──────── Working data ────────

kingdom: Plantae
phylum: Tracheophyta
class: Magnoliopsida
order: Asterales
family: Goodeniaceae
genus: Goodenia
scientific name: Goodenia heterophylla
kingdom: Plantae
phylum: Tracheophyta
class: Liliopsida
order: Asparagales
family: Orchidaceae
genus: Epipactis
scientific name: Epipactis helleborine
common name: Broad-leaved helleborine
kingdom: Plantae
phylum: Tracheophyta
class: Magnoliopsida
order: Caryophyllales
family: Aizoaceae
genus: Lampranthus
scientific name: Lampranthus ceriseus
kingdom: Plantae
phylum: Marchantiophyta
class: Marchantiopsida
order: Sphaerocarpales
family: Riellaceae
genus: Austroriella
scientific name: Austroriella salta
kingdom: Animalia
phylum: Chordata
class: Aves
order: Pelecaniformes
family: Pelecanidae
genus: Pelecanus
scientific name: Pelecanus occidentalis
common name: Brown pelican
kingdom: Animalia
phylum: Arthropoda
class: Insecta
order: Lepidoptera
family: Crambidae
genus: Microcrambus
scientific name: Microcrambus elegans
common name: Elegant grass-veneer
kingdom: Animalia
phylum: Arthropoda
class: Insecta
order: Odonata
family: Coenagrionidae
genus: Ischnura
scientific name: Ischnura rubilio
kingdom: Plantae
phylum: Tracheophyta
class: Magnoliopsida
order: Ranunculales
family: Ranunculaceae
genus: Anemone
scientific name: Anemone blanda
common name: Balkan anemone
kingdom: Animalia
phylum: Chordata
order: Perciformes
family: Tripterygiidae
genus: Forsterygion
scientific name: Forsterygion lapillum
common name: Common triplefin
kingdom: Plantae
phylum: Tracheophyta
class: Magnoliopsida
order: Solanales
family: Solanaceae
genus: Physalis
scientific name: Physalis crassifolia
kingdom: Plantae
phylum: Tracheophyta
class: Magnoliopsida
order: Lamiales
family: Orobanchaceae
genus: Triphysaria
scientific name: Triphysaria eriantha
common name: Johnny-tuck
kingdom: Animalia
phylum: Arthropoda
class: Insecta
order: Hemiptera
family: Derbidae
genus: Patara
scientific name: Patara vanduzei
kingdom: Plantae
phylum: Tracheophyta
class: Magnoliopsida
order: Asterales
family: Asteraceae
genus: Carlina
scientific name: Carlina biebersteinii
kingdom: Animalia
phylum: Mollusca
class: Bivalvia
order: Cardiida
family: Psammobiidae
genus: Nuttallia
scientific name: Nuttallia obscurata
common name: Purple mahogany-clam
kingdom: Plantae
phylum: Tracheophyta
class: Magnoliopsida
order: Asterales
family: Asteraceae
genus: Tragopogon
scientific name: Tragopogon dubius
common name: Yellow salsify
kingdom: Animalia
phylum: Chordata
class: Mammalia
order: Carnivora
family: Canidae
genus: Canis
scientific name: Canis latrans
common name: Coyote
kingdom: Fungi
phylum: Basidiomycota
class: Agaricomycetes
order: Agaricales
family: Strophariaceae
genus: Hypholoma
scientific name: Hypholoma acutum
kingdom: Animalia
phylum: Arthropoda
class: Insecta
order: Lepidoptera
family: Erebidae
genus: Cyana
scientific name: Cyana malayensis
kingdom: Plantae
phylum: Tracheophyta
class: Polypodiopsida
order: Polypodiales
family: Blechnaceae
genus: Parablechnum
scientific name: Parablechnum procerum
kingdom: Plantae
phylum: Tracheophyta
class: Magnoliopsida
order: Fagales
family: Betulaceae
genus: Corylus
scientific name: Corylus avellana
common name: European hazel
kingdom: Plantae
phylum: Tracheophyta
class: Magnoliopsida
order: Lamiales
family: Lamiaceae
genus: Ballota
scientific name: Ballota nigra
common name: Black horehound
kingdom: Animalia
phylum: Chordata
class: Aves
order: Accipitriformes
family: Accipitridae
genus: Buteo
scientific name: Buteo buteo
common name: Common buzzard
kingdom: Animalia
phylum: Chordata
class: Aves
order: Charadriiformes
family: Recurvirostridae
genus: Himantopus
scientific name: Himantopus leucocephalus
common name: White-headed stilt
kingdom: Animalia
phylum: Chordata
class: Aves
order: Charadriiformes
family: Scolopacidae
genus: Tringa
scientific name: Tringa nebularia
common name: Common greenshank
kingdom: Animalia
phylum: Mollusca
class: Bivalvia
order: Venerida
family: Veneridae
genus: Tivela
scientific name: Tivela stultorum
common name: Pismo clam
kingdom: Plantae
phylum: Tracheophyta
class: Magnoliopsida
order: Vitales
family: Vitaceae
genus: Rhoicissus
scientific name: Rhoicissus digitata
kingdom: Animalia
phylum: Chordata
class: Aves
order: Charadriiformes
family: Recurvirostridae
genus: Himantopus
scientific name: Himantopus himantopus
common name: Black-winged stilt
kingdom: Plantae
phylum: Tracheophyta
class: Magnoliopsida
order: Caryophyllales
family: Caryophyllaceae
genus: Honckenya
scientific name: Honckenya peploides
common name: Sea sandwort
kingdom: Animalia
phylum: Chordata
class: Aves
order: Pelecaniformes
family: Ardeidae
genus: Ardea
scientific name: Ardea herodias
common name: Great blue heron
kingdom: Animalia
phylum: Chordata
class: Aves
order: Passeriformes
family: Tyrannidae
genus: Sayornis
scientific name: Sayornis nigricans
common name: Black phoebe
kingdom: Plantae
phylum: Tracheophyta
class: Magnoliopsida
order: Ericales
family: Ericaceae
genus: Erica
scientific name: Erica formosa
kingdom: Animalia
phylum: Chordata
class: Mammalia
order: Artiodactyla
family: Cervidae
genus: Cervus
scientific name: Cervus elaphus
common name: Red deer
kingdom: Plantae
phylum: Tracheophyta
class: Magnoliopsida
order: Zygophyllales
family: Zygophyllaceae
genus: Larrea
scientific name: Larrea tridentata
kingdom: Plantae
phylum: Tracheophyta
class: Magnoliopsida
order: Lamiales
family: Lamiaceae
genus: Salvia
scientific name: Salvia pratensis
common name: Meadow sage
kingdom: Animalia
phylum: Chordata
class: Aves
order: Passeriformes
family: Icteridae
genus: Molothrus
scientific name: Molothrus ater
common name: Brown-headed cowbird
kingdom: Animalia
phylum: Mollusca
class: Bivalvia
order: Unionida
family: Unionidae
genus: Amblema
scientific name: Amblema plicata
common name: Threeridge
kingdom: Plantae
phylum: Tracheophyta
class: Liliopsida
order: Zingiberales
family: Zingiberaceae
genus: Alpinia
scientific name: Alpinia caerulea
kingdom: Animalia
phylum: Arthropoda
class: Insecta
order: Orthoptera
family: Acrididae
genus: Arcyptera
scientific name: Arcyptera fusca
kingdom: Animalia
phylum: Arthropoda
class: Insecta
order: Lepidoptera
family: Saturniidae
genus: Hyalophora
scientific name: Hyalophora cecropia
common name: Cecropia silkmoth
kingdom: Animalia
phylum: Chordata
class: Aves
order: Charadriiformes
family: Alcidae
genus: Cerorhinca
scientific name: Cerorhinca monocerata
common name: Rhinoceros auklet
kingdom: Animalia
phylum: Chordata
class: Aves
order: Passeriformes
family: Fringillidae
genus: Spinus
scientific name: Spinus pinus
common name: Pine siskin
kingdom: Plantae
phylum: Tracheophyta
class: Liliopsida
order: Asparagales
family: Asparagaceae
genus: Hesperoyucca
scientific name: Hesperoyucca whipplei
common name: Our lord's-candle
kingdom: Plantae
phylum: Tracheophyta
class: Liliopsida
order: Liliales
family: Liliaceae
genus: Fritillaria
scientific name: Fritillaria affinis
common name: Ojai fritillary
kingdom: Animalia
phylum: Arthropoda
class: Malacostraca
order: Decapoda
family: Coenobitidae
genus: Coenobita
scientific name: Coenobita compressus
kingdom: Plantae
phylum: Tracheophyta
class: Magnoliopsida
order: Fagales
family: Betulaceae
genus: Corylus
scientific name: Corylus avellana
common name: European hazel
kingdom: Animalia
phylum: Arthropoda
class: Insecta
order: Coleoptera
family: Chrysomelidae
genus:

────────

## Brief
Please repeat the stretch of the material from the line containing "scientific name: Patara vanduzei" through the line containing "common name: Coyote", with both of those lines included.

## Result of the task
scientific name: Patara vanduzei
kingdom: Plantae
phylum: Tracheophyta
class: Magnoliopsida
order: Asterales
family: Asteraceae
genus: Carlina
scientific name: Carlina biebersteinii
kingdom: Animalia
phylum: Mollusca
class: Bivalvia
order: Cardiida
family: Psammobiidae
genus: Nuttallia
scientific name: Nuttallia obscurata
common name: Purple mahogany-clam
kingdom: Plantae
phylum: Tracheophyta
class: Magnoliopsida
order: Asterales
family: Asteraceae
genus: Tragopogon
scientific name: Tragopogon dubius
common name: Yellow salsify
kingdom: Animalia
phylum: Chordata
class: Mammalia
order: Carnivora
family: Canidae
genus: Canis
scientific name: Canis latrans
common name: Coyote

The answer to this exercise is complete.